Reproduce every line of the records below verbatim, with no changes to spelling, punctuation, or order.

━━━ Task data ━━━

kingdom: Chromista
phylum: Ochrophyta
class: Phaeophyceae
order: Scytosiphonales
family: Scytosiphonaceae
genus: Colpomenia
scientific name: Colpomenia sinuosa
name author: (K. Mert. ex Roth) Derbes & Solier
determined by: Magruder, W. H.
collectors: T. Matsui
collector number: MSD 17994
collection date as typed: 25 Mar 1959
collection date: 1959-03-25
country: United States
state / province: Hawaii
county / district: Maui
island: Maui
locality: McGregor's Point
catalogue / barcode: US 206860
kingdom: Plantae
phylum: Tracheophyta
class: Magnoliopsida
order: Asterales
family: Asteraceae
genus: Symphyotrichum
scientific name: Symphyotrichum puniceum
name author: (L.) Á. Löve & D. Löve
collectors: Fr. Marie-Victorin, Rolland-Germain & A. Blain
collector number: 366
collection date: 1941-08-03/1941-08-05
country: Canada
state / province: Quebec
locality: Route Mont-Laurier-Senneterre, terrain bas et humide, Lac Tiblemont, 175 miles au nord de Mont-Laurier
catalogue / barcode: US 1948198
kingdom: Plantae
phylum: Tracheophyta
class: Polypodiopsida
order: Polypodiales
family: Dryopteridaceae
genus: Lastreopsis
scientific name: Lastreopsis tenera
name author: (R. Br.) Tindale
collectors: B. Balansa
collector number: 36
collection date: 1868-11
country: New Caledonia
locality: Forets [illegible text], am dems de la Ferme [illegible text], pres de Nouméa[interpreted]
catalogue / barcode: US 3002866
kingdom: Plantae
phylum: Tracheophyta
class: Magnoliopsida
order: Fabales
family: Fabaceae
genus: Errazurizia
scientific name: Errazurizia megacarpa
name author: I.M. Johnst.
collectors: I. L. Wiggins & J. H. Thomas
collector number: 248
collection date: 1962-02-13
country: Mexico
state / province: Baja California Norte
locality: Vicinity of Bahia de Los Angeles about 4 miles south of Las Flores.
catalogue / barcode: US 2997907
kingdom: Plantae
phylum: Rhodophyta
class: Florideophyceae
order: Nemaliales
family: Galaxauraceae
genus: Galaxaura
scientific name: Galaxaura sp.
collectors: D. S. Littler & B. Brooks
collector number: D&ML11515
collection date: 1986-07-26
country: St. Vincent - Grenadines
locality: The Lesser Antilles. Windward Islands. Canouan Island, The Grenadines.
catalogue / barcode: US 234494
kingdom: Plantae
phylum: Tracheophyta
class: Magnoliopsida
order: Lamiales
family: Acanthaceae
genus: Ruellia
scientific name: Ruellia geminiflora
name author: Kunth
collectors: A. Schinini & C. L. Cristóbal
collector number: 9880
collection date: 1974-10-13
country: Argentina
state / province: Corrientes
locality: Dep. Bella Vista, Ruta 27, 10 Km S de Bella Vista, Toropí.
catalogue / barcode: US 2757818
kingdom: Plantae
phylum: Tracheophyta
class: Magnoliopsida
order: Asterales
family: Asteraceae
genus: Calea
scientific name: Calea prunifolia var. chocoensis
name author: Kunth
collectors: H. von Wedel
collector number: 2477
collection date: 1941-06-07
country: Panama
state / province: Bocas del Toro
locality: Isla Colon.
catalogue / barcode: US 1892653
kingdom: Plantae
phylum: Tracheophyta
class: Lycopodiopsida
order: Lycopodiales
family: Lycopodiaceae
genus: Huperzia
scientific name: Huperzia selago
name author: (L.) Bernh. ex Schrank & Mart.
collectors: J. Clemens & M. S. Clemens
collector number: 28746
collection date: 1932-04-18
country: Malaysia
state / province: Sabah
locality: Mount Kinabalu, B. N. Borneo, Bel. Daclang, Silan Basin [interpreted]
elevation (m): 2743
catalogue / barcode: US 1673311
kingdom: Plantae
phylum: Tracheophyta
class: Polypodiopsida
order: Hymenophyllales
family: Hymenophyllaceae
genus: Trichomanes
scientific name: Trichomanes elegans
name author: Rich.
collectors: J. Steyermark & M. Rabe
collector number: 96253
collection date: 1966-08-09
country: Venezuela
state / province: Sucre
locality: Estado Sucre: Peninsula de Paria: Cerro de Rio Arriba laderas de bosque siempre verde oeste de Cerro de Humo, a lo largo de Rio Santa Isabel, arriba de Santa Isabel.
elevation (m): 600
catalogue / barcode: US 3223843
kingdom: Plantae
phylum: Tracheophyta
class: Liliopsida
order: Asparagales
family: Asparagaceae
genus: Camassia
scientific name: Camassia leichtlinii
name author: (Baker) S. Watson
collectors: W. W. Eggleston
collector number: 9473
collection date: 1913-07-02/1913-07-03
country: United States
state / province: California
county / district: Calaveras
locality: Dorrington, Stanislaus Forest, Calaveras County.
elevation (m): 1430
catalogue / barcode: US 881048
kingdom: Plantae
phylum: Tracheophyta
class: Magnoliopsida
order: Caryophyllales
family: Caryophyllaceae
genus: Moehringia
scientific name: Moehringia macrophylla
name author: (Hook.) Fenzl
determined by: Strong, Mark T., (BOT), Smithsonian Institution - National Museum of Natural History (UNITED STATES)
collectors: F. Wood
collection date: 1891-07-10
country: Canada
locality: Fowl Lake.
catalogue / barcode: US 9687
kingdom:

━━━

### Solution below
kingdom: Chromista
phylum: Ochrophyta
class: Phaeophyceae
order: Scytosiphonales
family: Scytosiphonaceae
genus: Colpomenia
scientific name: Colpomenia sinuosa
name author: (K. Mert. ex Roth) Derbes & Solier
determined by: Magruder, W. H.
collectors: T. Matsui
collector number: MSD 17994
collection date as typed: 25 Mar 1959
collection date: 1959-03-25
country: United States
state / province: Hawaii
county / district: Maui
island: Maui
locality: McGregor's Point
catalogue / barcode: US 206860
kingdom: Plantae
phylum: Tracheophyta
class: Magnoliopsida
order: Asterales
family: Asteraceae
genus: Symphyotrichum
scientific name: Symphyotrichum puniceum
name author: (L.) Á. Löve & D. Löve
collectors: Fr. Marie-Victorin, Rolland-Germain & A. Blain
collector number: 366
collection date: 1941-08-03/1941-08-05
country: Canada
state / province: Quebec
locality: Route Mont-Laurier-Senneterre, terrain bas et humide, Lac Tiblemont, 175 miles au nord de Mont-Laurier
catalogue / barcode: US 1948198
kingdom: Plantae
phylum: Tracheophyta
class: Polypodiopsida
order: Polypodiales
family: Dryopteridaceae
genus: Lastreopsis
scientific name: Lastreopsis tenera
name author: (R. Br.) Tindale
collectors: B. Balansa
collector number: 36
collection date: 1868-11
country: New Caledonia
locality: Forets [illegible text], am dems de la Ferme [illegible text], pres de Nouméa[interpreted]
catalogue / barcode: US 3002866
kingdom: Plantae
phylum: Tracheophyta
class: Magnoliopsida
order: Fabales
family: Fabaceae
genus: Errazurizia
scientific name: Errazurizia megacarpa
name author: I.M. Johnst.
collectors: I. L. Wiggins & J. H. Thomas
collector number: 248
collection date: 1962-02-13
country: Mexico
state / province: Baja California Norte
locality: Vicinity of Bahia de Los Angeles about 4 miles south of Las Flores.
catalogue / barcode: US 2997907
kingdom: Plantae
phylum: Rhodophyta
class: Florideophyceae
order: Nemaliales
family: Galaxauraceae
genus: Galaxaura
scientific name: Galaxaura sp.
collectors: D. S. Littler & B. Brooks
collector number: D&ML11515
collection date: 1986-07-26
country: St. Vincent - Grenadines
locality: The Lesser Antilles. Windward Islands. Canouan Island, The Grenadines.
catalogue / barcode: US 234494
kingdom: Plantae
phylum: Tracheophyta
class: Magnoliopsida
order: Lamiales
family: Acanthaceae
genus: Ruellia
scientific name: Ruellia geminiflora
name author: Kunth
collectors: A. Schinini & C. L. Cristóbal
collector number: 9880
collection date: 1974-10-13
country: Argentina
state / province: Corrientes
locality: Dep. Bella Vista, Ruta 27, 10 Km S de Bella Vista, Toropí.
catalogue / barcode: US 2757818
kingdom: Plantae
phylum: Tracheophyta
class: Magnoliopsida
order: Asterales
family: Asteraceae
genus: Calea
scientific name: Calea prunifolia var. chocoensis
name author: Kunth
collectors: H. von Wedel
collector number: 2477
collection date: 1941-06-07
country: Panama
state / province: Bocas del Toro
locality: Isla Colon.
catalogue / barcode: US 1892653
kingdom: Plantae
phylum: Tracheophyta
class: Lycopodiopsida
order: Lycopodiales
family: Lycopodiaceae
genus: Huperzia
scientific name: Huperzia selago
name author: (L.) Bernh. ex Schrank & Mart.
collectors: J. Clemens & M. S. Clemens
collector number: 28746
collection date: 1932-04-18
country: Malaysia
state / province: Sabah
locality: Mount Kinabalu, B. N. Borneo, Bel. Daclang, Silan Basin [interpreted]
elevation (m): 2743
catalogue / barcode: US 1673311
kingdom: Plantae
phylum: Tracheophyta
class: Polypodiopsida
order: Hymenophyllales
family: Hymenophyllaceae
genus: Trichomanes
scientific name: Trichomanes elegans
name author: Rich.
collectors: J. Steyermark & M. Rabe
collector number: 96253
collection date: 1966-08-09
country: Venezuela
state / province: Sucre
locality: Estado Sucre: Peninsula de Paria: Cerro de Rio Arriba laderas de bosque siempre verde oeste de Cerro de Humo, a lo largo de Rio Santa Isabel, arriba de Santa Isabel.
elevation (m): 600
catalogue / barcode: US 3223843
kingdom: Plantae
phylum: Tracheophyta
class: Liliopsida
order: Asparagales
family: Asparagaceae
genus: Camassia
scientific name: Camassia leichtlinii
name author: (Baker) S. Watson
collectors: W. W. Eggleston
collector number: 9473
collection date: 1913-07-02/1913-07-03
country: United States
state / province: California
county / district: Calaveras
locality: Dorrington, Stanislaus Forest, Calaveras County.
elevation (m): 1430
catalogue / barcode: US 881048
kingdom: Plantae
phylum: Tracheophyta
class: Magnoliopsida
order: Caryophyllales
family: Caryophyllaceae
genus: Moehringia
scientific name: Moehringia macrophylla
name author: (Hook.) Fenzl
determined by: Strong, Mark T., (BOT), Smithsonian Institution - National Museum of Natural History (UNITED STATES)
collectors: F. Wood
collection date: 1891-07-10
country: Canada
locality: Fowl Lake.
catalogue / barcode: US 9687
kingdom:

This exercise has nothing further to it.